What is bad data and where does it come from? Constellation Research founder and principal analyst Ray Wang told CMSWire that bad data has several origins. "It can come through data entry. Manual data entry. It's not intentional or malicious. It's just a typo or the numbers entered in the wrong order," he said. Salespeople sometimes create bad data as well, according to Wang, particularly when they "sand bag their forecasts and make guesses without confidence." He added that sometimes data isn't bad, but that it is insufficient and therefore statistically insignificant.

Typically, on any given day, 30-50 percent of the CRM data we encounter is wrong, according to Katie Bullard, Chief Growth Officer at DiscoverOrg. Data entry errors aren't the only problem, according to Bullard. Sometimes “it [the data] is out of date,” she said, noting that decision makers often change jobs without public notice, resulting in personalized and or automated messages, and even deal proposals, that are incorrectly targeted. Marketers don't always enter updated contact information either, she explained, noting that bad data is expensive. "Every bad record costs $11.00. Multiply that by 2000, or more,” she said. But here the context is tactical, using contact information in records versus using multiple, huge, complex data sets for making predictions.

Accurate forecasting without a solid data foundation becomes challenging, according to Mark Jewett, vice president of product marketing, Tableau Software. "Getting rid of dirty data is a must to get to accurate marketing forecasts." The more data that the marketing team has access to, the more questions they can ask of that data, and the more effective they can be at their role within the organization," he explained.

Related Article: Big Data's Hidden Scourge: Data Drift 

How Does This Impact the Business

So what happens when your data is bad? In regards to sales forecasting, Wang said,"well you think you are green and all good when you really are red.

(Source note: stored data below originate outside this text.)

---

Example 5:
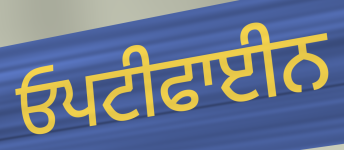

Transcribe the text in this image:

ਓਪਟੀਫਾਈਨ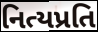
નિત્યપ્રતિ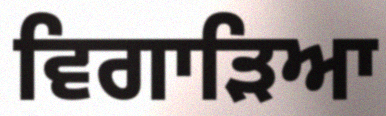
ਵਿਗਾੜਿਆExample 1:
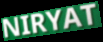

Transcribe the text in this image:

NIRYAT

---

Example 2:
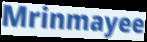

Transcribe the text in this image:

Mrinmayee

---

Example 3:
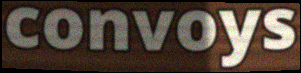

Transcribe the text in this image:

convoys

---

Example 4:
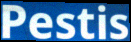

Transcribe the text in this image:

Pestis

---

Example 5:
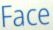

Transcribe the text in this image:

FaceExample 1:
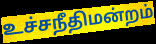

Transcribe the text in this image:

உச்சநீதிமன்றம்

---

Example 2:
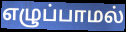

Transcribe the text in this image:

எழுப்பாமல்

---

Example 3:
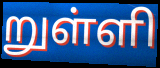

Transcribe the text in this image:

றுள்ளி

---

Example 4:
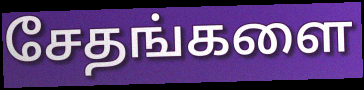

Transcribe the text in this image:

சேதங்களை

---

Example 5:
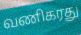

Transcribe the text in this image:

வணிகரது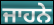
ਜਾਹਨੇ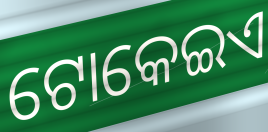
ଟୋକେଇଏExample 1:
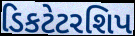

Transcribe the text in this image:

ડિકટેટરશિપ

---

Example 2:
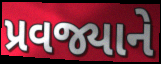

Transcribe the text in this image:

પ્રવજ્યાને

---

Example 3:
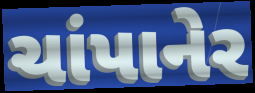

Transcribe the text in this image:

ચાંપાનેર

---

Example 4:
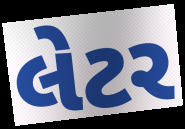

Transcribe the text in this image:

લેટર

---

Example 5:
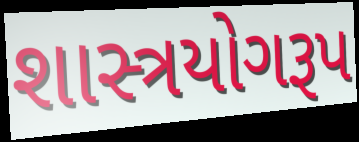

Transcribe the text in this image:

શાસ્ત્રયોગરૂપ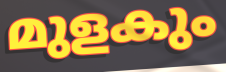
മുളകും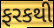
ફરકથી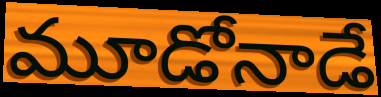
మూడోనాడేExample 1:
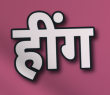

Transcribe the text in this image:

हींग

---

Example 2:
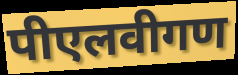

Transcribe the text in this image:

पीएलवीगण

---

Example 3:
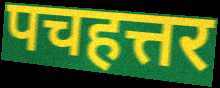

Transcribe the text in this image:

पचहत्तर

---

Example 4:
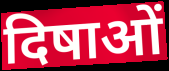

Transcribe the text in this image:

दिषाओं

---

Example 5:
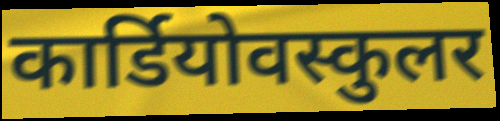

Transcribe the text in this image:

कार्डियोवस्कुलर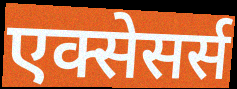
एक्सेसर्स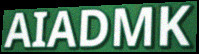
AIADMKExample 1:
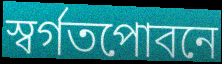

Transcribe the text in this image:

স্বর্গতপোবনে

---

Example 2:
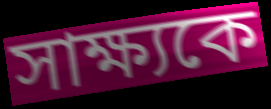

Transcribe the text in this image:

সাক্ষ্যকে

All the forecasts show 90 percent of hitting quota and you are at 50. When that happens two weeks before the end of the quarter, you are in trouble," he said.

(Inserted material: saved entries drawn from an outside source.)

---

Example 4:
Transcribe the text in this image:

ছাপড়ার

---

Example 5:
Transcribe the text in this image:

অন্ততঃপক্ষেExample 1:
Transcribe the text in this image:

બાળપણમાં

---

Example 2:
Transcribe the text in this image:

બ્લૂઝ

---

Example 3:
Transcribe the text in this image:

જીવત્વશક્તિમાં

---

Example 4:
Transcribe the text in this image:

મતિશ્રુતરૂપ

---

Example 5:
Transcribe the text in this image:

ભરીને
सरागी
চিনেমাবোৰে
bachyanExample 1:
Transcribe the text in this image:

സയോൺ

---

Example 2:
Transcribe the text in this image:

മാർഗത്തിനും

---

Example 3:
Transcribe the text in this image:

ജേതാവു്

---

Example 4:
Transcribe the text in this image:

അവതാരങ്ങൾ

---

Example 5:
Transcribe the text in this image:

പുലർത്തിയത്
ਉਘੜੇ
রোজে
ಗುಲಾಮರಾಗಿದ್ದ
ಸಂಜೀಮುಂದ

While DiscoverOrg helps marketers address a good part of the "simple data" problem by providing clean, fresh, basic CRM data including direct-dial phone numbers and email addresses that are verified via a combination of tools and more than 200 human fact checkers, data scientists look to clean what is, often, more complex data at a different level and in a different way.

Build a Clean Data Pipeline

"Every company we talk to is working hard to integrate data and analytics across many aspects of their business, and nowhere is that more true than in marketing," said Jewett. "Bringing data together across multiple sources like Google Analytics, Omniture, DoubleClick, Marketo, and many other data sources is critical to understanding the full marketing pipeline," he added. 

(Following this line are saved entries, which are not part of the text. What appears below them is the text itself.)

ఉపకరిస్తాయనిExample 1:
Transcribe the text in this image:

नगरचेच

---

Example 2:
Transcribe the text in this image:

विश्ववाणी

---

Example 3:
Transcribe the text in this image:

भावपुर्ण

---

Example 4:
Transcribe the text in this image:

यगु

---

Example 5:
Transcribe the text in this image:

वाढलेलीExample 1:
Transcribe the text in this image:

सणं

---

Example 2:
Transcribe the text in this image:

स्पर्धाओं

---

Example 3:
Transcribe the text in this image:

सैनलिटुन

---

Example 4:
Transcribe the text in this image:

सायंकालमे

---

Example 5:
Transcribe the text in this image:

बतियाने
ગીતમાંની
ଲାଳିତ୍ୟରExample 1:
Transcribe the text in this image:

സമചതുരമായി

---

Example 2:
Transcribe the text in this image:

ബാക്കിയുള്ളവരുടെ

He also noted that making sure that the data is clean and compatible can have a huge impact on a team's results by, "weeding out less reliable data points and helping to filter through the noise to spot the prevalent trends."

Related Article: Data Drift: What It Is and How to Avoid It

Use Data Selectively

But John Timmerman, Teradata's global industry evangelist cautions against using every piece of data you can get your hands on. "The most important thing a marketer can do is to determine the data that actually has a probabilistic influence on forecasts," he told CMSWire. "Just as we hone and tailor predictive models for customer behavior, it is critical to first look at all the data attributes available to determine which ones (or combinations of attributes) actually play a role in predicting an outcome."

Timmerman explained that by excluding the data that is immaterial to your forecast, you can focus data quality initiatives where they are most needed. "It would be a shame to spend valuable data quality resources on a source or attribute (that isn't needed) to the detriment of one that's critically influential,” he said.

The approach data scientists and analysts should take, from Timmerman's point of view, is to "first determine which data points are truly predictive in regards to marketing forecasts. The second step is implementing a governance protocol across all of those data points, sources and attributes to maintain the quality of the information influencing your organizational decisions.  This ensures that "bad data" never enters your analytical ecosystem in the first place," he said.

Wang told CMSWire that using machine learning and statistical  techniques to find historical patterns on how well sales reps have forecasted and then determining that those attributes, can be very helpful. That is why there is such huge investment in artificial intelligence (AI) for sales, he said. But even then, according to Redmond, "Bad data can rear its ugly head twice — first in the historical data used to train the predictive model and second in the new data used by that model to make future decisions," he wrote in a different HBR article.